Following the President’s visit, with Cape Wind lurking in the subtext, and perhaps unfettered by the ghost of Ted Kennedy, Rep. Markey surprised us all yesterday when it was revealed he wrote a letter to Secretary Salazar pushing for approval of Cape Wind over the complaints of the Wampanoags. How is it surprising that Markey, author of the House climate change bill, supports Cape Wind, you ask? Markey has been a fun character in the Cape Wind saga for years now, and has been cited as the most stubborn waffler on the issue. He was the target of petitions, protests and radio ads, but he never waivered in his non-position, despite his key role in shaping this great country’s energy future. To put it another way, there may have been some champagne uncorked over at Clean Power Now and the IBEW.
We’ll have to wait see what happens next, but don’t hold your breath – this could still take awhile to unravel.
September 15th, 2009 by Daniel Coffin
Cape Wind has been all over the news in the last several weeks, and here I’ll do my best to briefly summarize them in order, starting with Obama’s Vineyard vacation, three weeks ago.
Obama arrived on Martha’s Vineyard Sunday via Marine One, and we only know this because of reports out of the White House. Not surprisingly, Obama made no mention of Cape Wind in between golf rounds, but there was plenty abuzz. Both the Alliance and Clean Power Now made it into a front page story in the LA Times which portrayed the delays for Cape Wind as bureaucratic lolly-gagging at the federal level.
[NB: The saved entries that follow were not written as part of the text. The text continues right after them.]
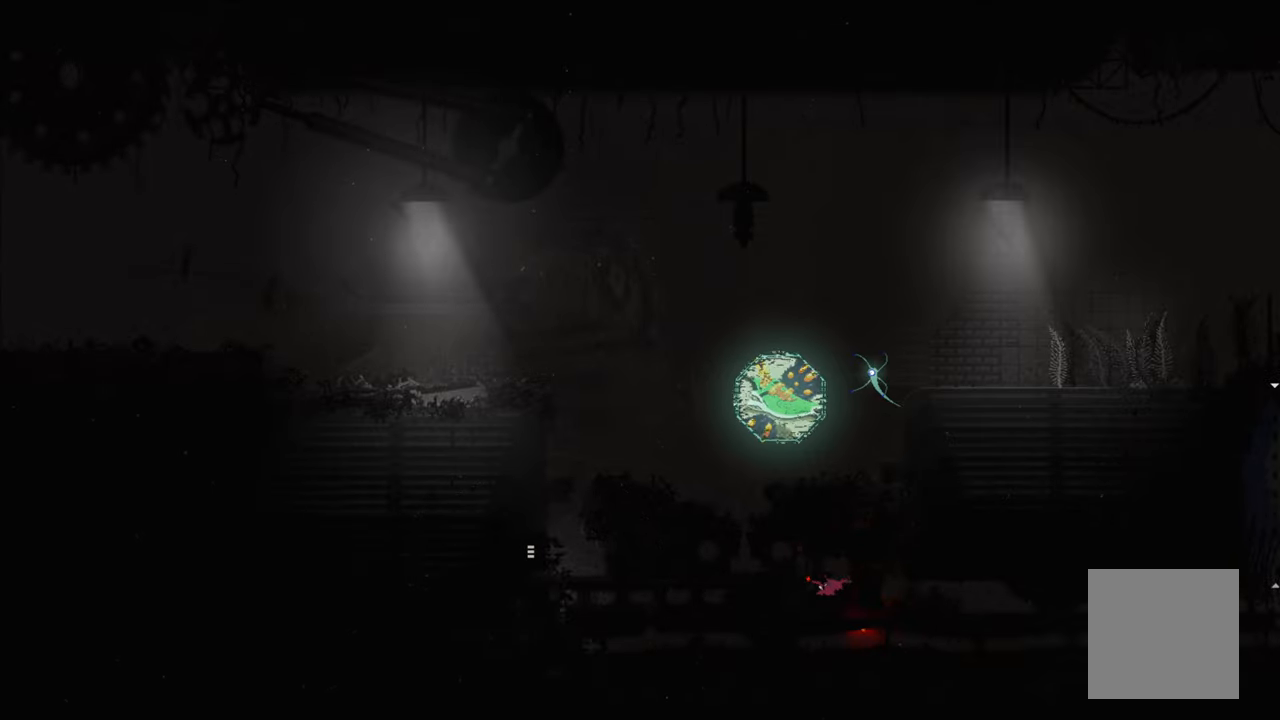
{"buttons": ["A"], "left_stick": "up-right", "right_stick": "center", "events": [[184, "left_stick", "up-right"], [384, "A", "down"]]}
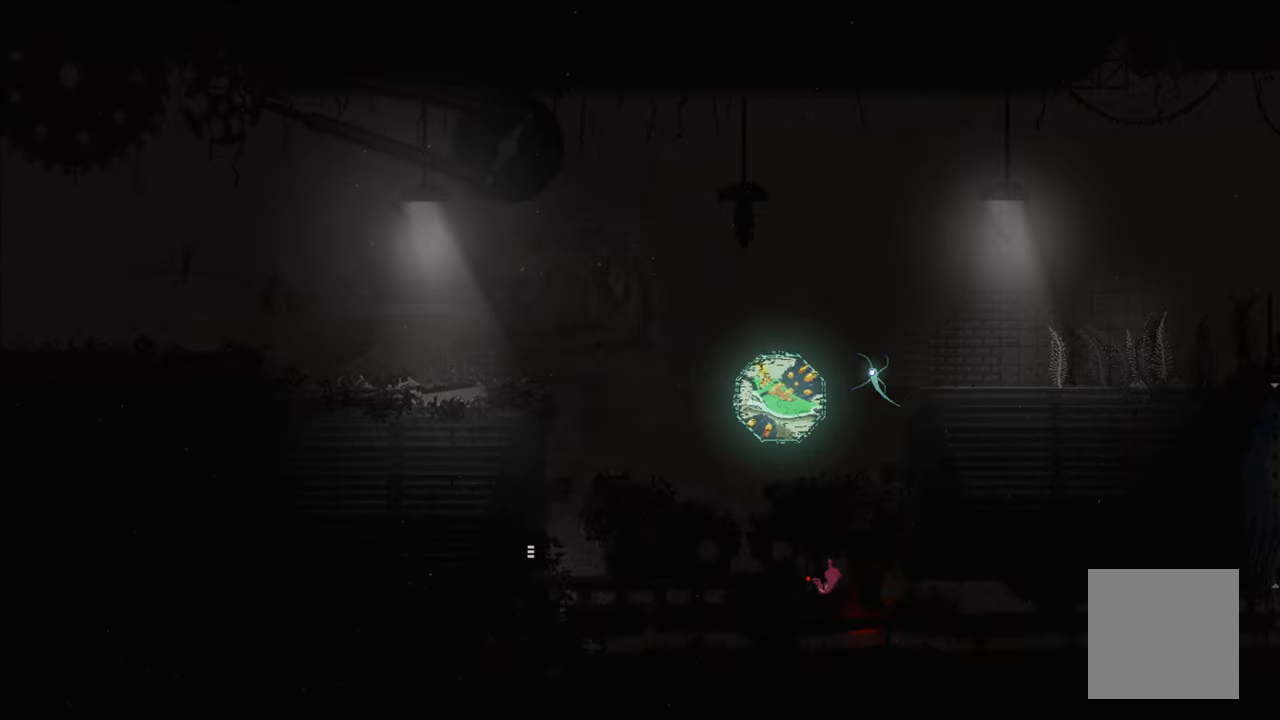
{"buttons": [], "left_stick": "up-right", "right_stick": "center", "events": [[17, "A", "up"]]}
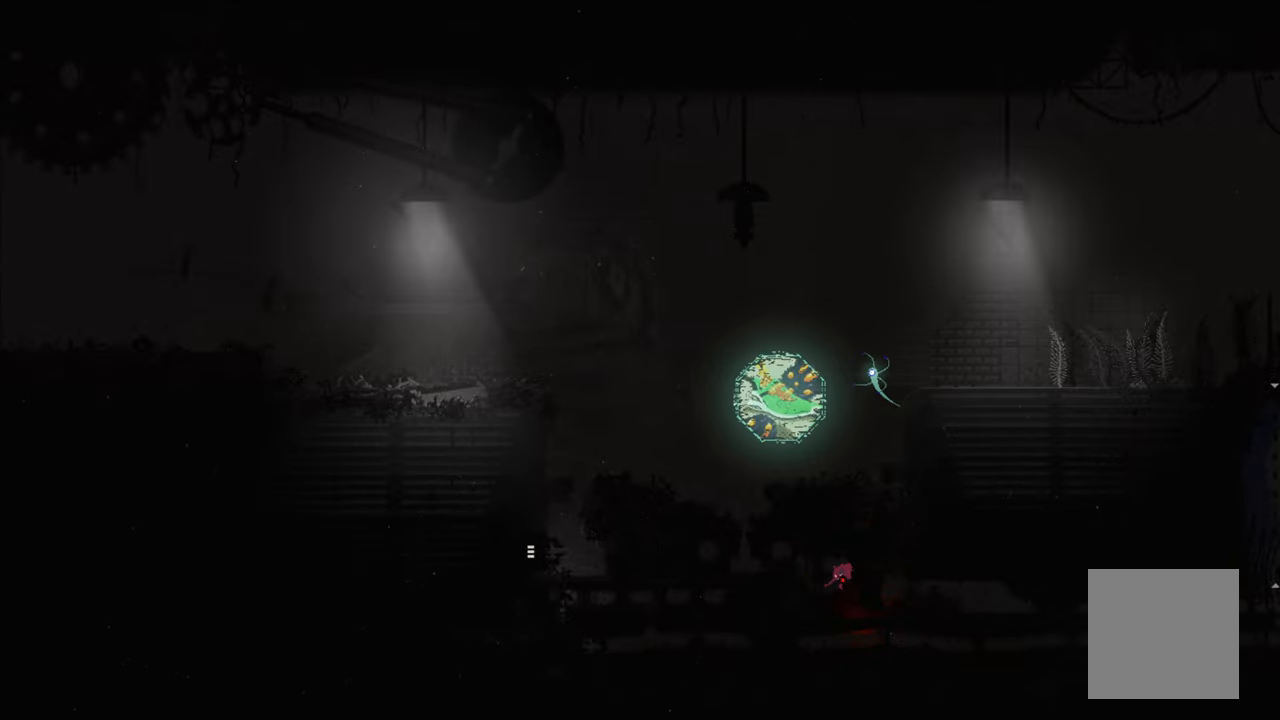
{"buttons": [], "left_stick": "up-right", "right_stick": "center", "events": []}
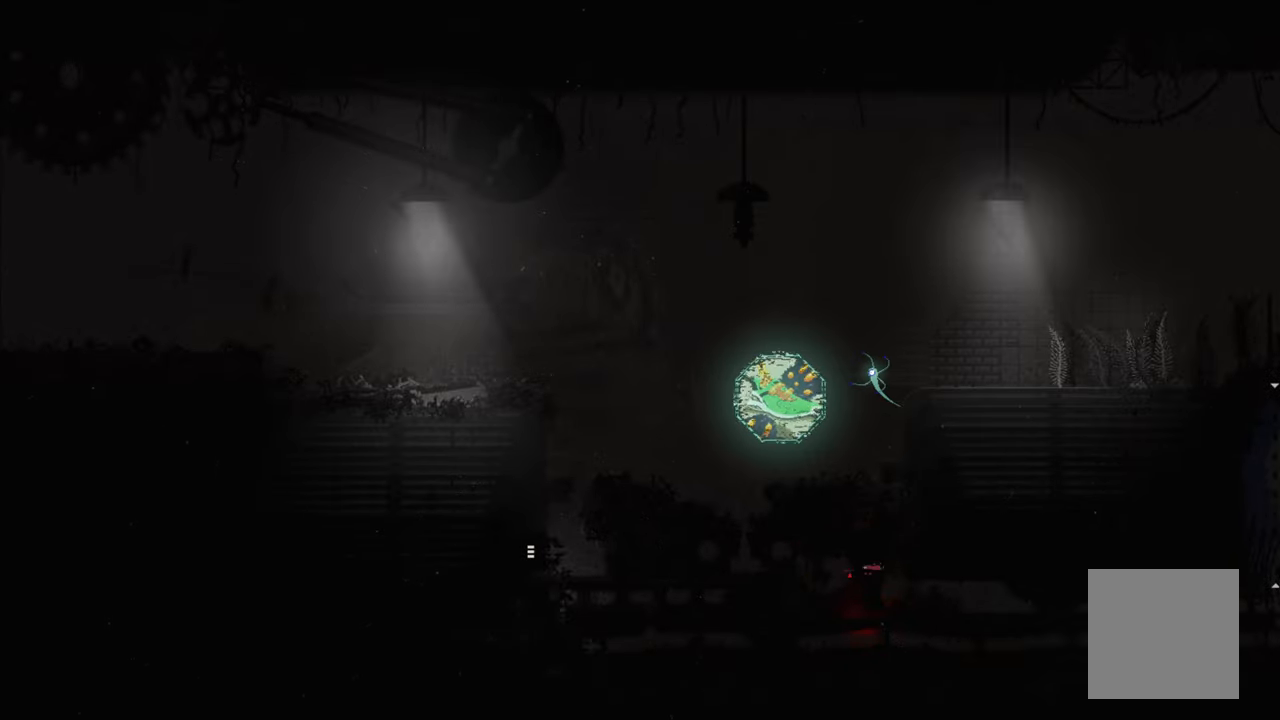
{"buttons": [], "left_stick": "up-right", "right_stick": "center", "events": []}
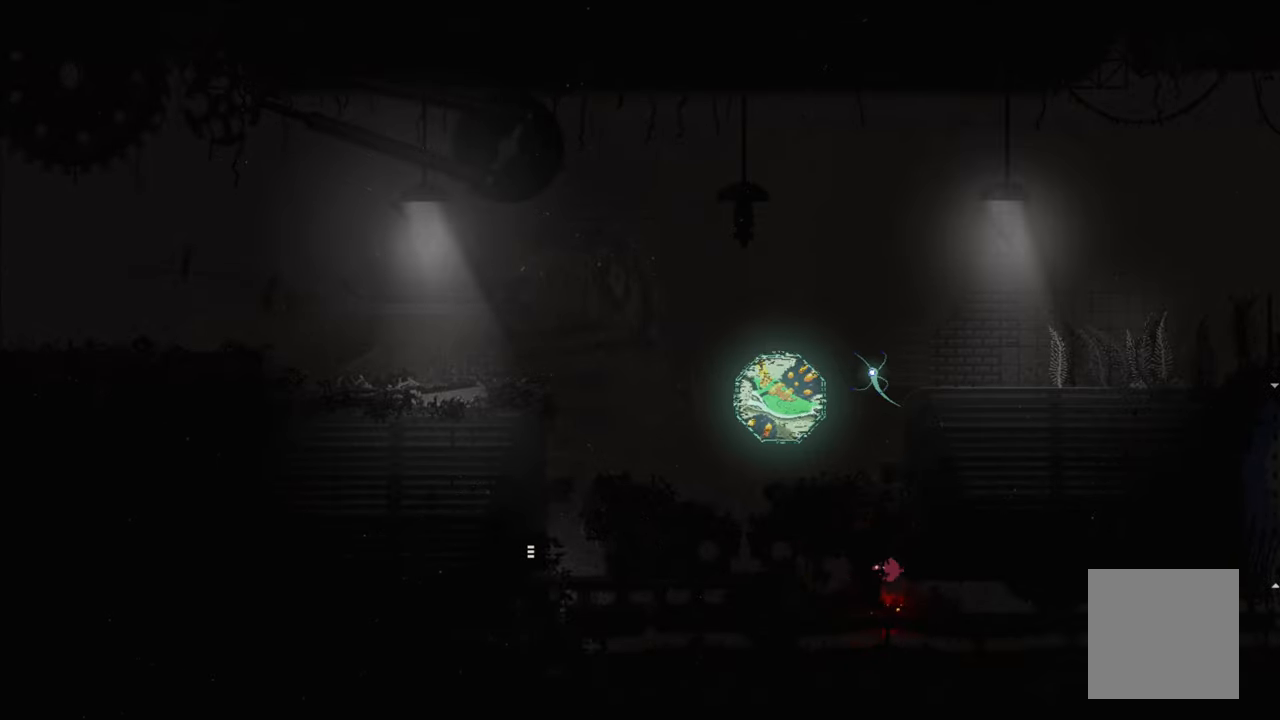
{"buttons": [], "left_stick": "down-right", "right_stick": "center", "events": [[150, "left_stick", "down-right"]]}
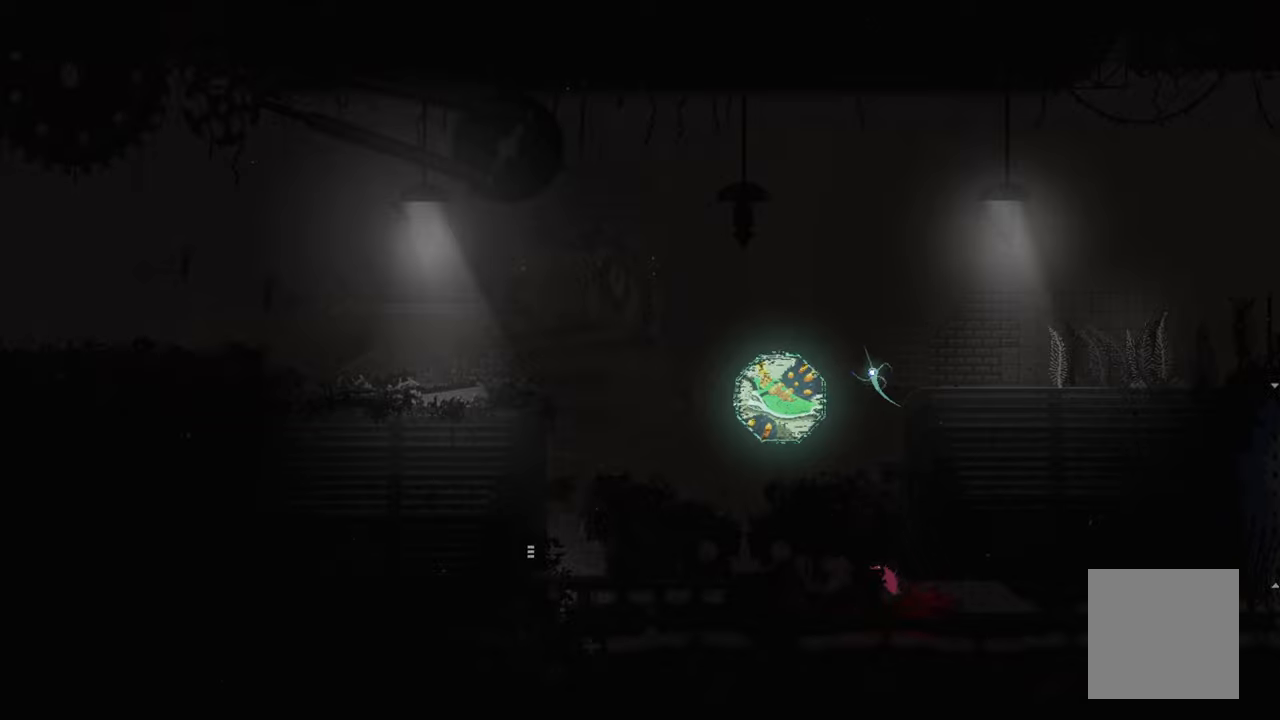
{"buttons": [], "left_stick": "up-right", "right_stick": "center", "events": [[200, "left_stick", "up-right"]]}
As opponents to the project would counter, there’s still a lot of questions to be answered. Anyhow, the piece is a great brush up on the Cape Wind state of affairs.
I mention the LA Times story first because it was written prior to the untimely passing of Massachusetts senior Senator Ted Kennedy. Kennedy’s legacy of fighting for Massachusetts, civil rights, women and the poor might never be matched, and his passing punctuates the painful vacuum of civility in our current discourse over healthcare. With regards to Cape Wind, his absence from the debate means as much as his opposition has over the last seven years. As the most outspoken political opponent of the project and as the whip which brought many of the state’s legislators in line with him, Kennedy’s departure opens the door for new voices in the political arena to take a leadership role in the battle, whether for or against Cape Wind. Based on comments by Kennedy’s nephew, Robert Kennedy, Jr., (starts around the 16 minute mark) last week, it looks like he’s poised to take that mantle on the opposition side.
The media is certainly playing the story up. I recommend checking out this hard-hitting, if not brassy, editorial in the Boston Globe on the day of Kennedy’s burial and a thorough Cape Cod Times story here.
Later the same week, Greenpeace showed up on the scene. I was filming some BRoll of the beautiful common at the shoreline of Oak Bluffs when I noticed some people handing out fliers to passers-by. Turned out, Greenpeace made a mock Martha’s Vineyard Times set in 2029 with one side praising Obama for approving Cape Wind and another side showing people putting up levees on the shoreline to combat rising seas. Later that day they went over to the marina and released the contraption in the photo below. As usual, there were a lot of raised eyebrows and plenty of explaining to people, all of which made for great film.
Later that day I stopped by the press pool which had taken over the auditorium of the Oak Bluffs School to see what was happening. Much to my chagrin, it was just a whole bunch of people plucking at laptops and milling around. Apparently when the President is on vacation, there’s not much for the press corps to do but wait.
They’ve certainly been busy since then, and I’ll follow up with another post in a few.